* _STATED GOAL 1_: Repeat the part of the sulfur-removal passage below word for word, starting at "U.S. Pat. No. 5,618,408" and ending at "to be pipelined.".
****************************************
This invention relates to a method for reducing the level of elemental sulfur from sulfur-containing hydrocarbon streams as well as reducing the level of total sulfur in such streams. Preferred hydrocarbon streams include fuel streams such as naphtha and distillate streams that are transported through a pipeline. The sulfur-containing hydrocarbon stream is blended with an aqueous solution of water, a caustic, and at least one metal sulfide thereby resulting in an organic phase and an aqueous phase. The blended stream is then passed through a bed of solids having a suitable surface area so that a substantial amount of the sulfur moieties are removed by the aqueous phase
It is well known that elemental sulfur in hydrocarbon streams, such as petroleum streams, is corrosive and damaging to metal equipment. Elemental sulfur and sulfur compounds may be present in varying concentrations in refined petroleum streams, such as in gasoline boiling range streams. Additional contamination will typically take place as a consequence of transporting the refined stream through pipelines that contain sulfur contaminants remaining in the pipeline from the transportation of sour hydrocarbon streams, such as petroleum crudes. The sulfur also has a particularly corrosive effect on equipment, such as brass valves, gauges and in-tank fuel pump copper commutators.
Various techniques have been reported for removing elemental sulfur from petroleum streams. For example, U.S. Pat. No. 4,149,966 discloses a method for removing elemental sulfur from refined hydrocarbon fuel streams by adding an organo-mercaptan compound plus a copper compound capable of forming a soluble complex with the mercaptan and sulfur. The fuel is contacted with an adsorbent material to remove the resulting copper complex and substantially all the elemental sulfur.
U.S. Pat. No. 4,011,882 discloses a method for reducing sulfur contamination of refined hydrocarbon fluids transported in a pipeline for the transportation of sweet and sour hydrocarbon fluids by washing the pipeline with a wash solution containing a mixture of light and heavy amines, a corrosion inhibitor, a surfactant and an alkanol containing from 1 to 6 carbon atoms.
U.S. Pat. No. 5,618,408 teaches a method for reducing the amount of sulfur and other sulfur contaminants picked-up by refined hydrocarbon products, such as gasoline and distillate fuels, that are pipelined in a pipeline used to transport heavier sour hydrocarbon streams. The method involves controlling the level of dissolved oxygen in the refined hydrocarbon stream that is to be pipelined.
The removal of elemental sulfur from pipelined fuels is also addressed in U.S. Pat. No. 5,250,181 which teaches the use of an aqueous solution containing a caustic, an aliphatic mercaptan, and optionally a sulfide to produce an aqueous layer containing metal polysulfides and a clear fluid layer having a reduced elemental sulfur level. U.S. Pat. No. 5,199,978 teaches the use of an inorganic caustic material, an alkyl alcohol, and an organo mercaptan, or sulfide compound, capable of reacting with sulfur to form a fluid-insoluble polysulfide salt reaction product at ambient temperatures.
****************************************
* _STATED GOAL 2_: Pick out each line in the records below that contains the string "shortInstrumentName", and copy those lines.

* _WORKING DATA_:
****************************************
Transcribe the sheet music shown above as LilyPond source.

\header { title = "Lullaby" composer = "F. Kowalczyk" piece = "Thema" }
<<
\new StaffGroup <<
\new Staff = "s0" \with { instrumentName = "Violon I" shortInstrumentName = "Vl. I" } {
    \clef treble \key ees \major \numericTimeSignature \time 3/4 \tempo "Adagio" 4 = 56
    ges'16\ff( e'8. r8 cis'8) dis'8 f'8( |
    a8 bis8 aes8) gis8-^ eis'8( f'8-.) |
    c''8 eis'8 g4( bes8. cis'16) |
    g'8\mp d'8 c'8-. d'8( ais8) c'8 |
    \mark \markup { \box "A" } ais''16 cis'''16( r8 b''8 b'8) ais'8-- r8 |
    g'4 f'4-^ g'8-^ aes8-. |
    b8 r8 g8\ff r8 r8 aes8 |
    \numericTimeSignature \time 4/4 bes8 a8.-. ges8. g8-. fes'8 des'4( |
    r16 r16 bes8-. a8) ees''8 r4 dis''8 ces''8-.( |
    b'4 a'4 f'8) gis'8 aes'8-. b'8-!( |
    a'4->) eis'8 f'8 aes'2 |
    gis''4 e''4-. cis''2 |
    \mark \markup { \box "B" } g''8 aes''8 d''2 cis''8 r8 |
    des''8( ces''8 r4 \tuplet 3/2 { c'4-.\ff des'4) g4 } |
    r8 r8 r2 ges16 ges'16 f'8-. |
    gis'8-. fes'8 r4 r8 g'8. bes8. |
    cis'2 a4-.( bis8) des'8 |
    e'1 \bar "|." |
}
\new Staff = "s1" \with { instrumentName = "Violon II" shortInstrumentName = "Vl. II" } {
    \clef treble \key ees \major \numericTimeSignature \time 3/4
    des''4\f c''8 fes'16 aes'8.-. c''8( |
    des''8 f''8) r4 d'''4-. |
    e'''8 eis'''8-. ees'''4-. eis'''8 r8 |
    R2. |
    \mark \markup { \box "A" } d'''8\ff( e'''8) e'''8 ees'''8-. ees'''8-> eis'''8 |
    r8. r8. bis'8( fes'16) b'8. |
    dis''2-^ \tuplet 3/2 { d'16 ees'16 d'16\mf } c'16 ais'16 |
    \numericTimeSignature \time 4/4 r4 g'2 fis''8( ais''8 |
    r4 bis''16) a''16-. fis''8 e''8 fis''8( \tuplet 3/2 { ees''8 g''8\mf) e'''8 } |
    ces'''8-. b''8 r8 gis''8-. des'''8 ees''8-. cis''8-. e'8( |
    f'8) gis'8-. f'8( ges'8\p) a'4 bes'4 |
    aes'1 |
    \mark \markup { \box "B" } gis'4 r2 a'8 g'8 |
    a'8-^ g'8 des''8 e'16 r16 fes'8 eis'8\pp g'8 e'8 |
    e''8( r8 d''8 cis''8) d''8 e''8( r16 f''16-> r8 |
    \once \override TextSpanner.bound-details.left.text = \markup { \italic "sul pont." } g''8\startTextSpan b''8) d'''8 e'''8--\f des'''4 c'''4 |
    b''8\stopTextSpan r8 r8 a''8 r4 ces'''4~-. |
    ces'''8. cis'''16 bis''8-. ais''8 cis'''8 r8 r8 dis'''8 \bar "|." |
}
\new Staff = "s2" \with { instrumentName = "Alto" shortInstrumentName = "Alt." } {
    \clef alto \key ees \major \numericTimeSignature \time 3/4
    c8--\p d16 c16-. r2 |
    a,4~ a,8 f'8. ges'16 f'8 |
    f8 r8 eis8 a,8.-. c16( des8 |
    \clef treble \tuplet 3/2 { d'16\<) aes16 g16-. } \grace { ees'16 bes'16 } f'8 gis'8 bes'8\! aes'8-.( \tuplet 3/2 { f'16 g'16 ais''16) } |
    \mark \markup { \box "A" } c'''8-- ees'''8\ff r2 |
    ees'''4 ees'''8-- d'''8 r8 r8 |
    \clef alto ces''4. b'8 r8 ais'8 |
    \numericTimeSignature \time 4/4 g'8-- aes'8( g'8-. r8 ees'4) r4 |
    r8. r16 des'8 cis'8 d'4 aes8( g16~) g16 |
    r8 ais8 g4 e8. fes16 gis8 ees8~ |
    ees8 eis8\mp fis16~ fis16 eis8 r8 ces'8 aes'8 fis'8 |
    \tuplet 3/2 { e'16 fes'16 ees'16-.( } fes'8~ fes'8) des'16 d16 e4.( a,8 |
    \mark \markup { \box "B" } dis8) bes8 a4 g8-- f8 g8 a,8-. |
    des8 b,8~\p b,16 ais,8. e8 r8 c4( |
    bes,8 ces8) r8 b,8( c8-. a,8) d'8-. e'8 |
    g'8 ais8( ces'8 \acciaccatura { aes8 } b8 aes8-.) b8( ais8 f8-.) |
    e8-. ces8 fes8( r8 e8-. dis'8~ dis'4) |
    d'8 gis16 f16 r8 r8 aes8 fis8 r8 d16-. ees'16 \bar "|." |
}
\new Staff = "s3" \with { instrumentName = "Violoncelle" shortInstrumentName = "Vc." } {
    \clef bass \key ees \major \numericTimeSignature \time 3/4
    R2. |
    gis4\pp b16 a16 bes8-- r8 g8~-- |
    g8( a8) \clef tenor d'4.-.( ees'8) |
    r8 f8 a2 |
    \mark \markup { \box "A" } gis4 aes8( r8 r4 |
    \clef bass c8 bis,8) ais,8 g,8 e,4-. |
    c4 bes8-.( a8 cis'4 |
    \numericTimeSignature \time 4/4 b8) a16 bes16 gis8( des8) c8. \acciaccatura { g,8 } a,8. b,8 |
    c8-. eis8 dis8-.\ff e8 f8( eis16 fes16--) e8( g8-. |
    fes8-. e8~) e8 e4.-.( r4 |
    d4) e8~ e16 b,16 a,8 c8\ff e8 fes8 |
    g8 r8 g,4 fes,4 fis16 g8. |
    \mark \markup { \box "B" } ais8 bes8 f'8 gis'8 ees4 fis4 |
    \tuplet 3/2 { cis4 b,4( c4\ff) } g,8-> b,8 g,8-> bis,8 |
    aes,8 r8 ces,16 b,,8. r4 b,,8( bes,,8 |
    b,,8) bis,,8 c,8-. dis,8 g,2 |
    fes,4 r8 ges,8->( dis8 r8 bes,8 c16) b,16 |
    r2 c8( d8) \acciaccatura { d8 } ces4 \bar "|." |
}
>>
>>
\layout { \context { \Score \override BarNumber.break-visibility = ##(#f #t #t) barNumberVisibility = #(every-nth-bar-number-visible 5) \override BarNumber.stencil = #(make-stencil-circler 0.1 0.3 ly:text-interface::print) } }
****************************************
* _EXPECTED OUTPUT 1_:
U.S. Pat. No. 5,618,408 teaches a method for reducing the amount of sulfur and other sulfur contaminants picked-up by refined hydrocarbon products, such as gasoline and distillate fuels, that are pipelined in a pipeline used to transport heavier sour hydrocarbon streams. The method involves controlling the level of dissolved oxygen in the refined hydrocarbon stream that is to be pipelined.

* _EXPECTED OUTPUT 2_:
\new Staff = "s0" \with { instrumentName = "Violon I" shortInstrumentName = "Vl. I" } {
\new Staff = "s1" \with { instrumentName = "Violon II" shortInstrumentName = "Vl. II" } {
\new Staff = "s2" \with { instrumentName = "Alto" shortInstrumentName = "Alt." } {
\new Staff = "s3" \with { instrumentName = "Violoncelle" shortInstrumentName = "Vc." } {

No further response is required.